October 5 Harvest Notes

Ah! That’s better! Although there were sprinkles of rain off and on, at least it was sunny at times and not nearly as cold as last week.

We were kept company while preparing the baskets by five of the chickens who had escaped their pen. Funny birds! They will come right up to us while we’re doing something, but if we walk to another spot they scatter in every direction.

The young turkeys are now minus their mother. Did she leave to join the neighbouring flock? Or did she meet her demise? Your guess is as good as mine. The youngsters still keep quite close together and they too seem used to seeing us around.

Baskets today contained an assortment of winter squash, swiss chard, potatoes, carrots, lettuce, summer turnip, sunflower and alfalfa/clover sprouts, bunching onions (they look more like chives!), and jerusalem artichoke.

The sunflower sprouts aren’t as nice as we would like. We have more tests to do to determine the proper density of seeds to work with — this batch was much too crowded, which is why many of the sprouts haven’t turned green. I doubt that we will ever be able to remove all of the hulls, but with the proper density we should have better success with that as well. In the meantime, it means a little more effort for folks on the receiving end to tidy them up a bit. Thanks for your patience!

Jerusalem artichokes, or sunchokes, are a vegetable in a class all to themselves. No relation to globe artichokes, they are an indigenous plant, which means of course that they are perfectly adapted to growing here. The edible part is a widening of the root, so to harvest them the plant is cut and the roots dug out to about a foot underground. Not as challenging as burdock root, but close!

Because they are freshly harvested, you can scrub them rather than trying to peel them. They can be eaten raw or steamed and mashed or added to casseroles. They have a nutty flavour and provide lots of iron and a good amount of Vitamin C. Info on cooking sunchokes here.

2 Comments on "October 5 Harvest Notes"

  1. Catherine
    05/10/2009 at 11:36 pm Permalink

    I’m a big fan of shredding sunchokes and carrots, mixing in some mayo, chopped walnuts, salt and pepper, and putting it all into a wrap (or rye bread) with sprouts.
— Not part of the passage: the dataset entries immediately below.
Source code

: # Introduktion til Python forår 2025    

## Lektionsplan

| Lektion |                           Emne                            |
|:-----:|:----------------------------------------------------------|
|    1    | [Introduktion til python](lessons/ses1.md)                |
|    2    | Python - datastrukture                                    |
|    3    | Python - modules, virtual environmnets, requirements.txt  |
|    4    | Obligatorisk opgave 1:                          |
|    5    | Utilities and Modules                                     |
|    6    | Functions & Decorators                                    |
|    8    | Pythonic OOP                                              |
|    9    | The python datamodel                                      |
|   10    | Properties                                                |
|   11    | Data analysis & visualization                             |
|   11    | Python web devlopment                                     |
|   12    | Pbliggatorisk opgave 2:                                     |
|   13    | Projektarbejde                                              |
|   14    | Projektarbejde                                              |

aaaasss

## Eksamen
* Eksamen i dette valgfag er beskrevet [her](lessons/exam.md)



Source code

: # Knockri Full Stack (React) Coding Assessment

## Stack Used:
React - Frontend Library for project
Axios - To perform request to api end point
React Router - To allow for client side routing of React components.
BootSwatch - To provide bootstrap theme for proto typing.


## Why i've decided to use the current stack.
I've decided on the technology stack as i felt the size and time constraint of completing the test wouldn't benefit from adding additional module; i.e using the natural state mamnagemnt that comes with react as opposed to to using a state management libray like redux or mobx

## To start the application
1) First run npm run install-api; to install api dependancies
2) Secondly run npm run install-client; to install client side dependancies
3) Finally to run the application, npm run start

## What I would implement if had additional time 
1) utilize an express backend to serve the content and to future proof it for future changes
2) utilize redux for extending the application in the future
Squashy soup and sandwiches will be on our Thanksgiving menu. ;o)

  2. Heidi Petersen
    06/10/2009 at 12:38 pm Permalink

    Allow me to share this recipe, which seems so perfect for yesterday’s basket, and which we love in our house:

    Roasted Jerusalem Artichoke Bisque with Sunflower Sprouts
    (from Vegetable Soups from Deborah Madison’s Kitchen)

    1 lb jerusalem artichokes, scrubbed and cut into 1/3-inch slices
    1/2 cup peeled and sliced potato
    3 lr garlic cloves
    3 Tbsp sunflower seed oil
    salt and pepper
    1 small onion or leek, thinly sliced
    1/4 cup ceam
    sunflower seed sprouts

    Roast Jerusalem artichokes, potato and unpeeled garlic with 2 Tbsp oil and some salt at 425 for 45 minutes until browned.

    Saute onion in remaining oil in a soup pot several minutes, then add roasted vegetables, 1/2 tsp salt and 1/2 cup water. Cook over medium heat, stirring occasionally, 4-5 minutes. Add 4 1/2 cups water, reduce heat and simmer, covered, until soft, 20 minutes.

    Puree soup, leaving a bit of texture. Sire in cream, taste for salt and pepper. Serve garnished with a pile of sprouts in each bowl.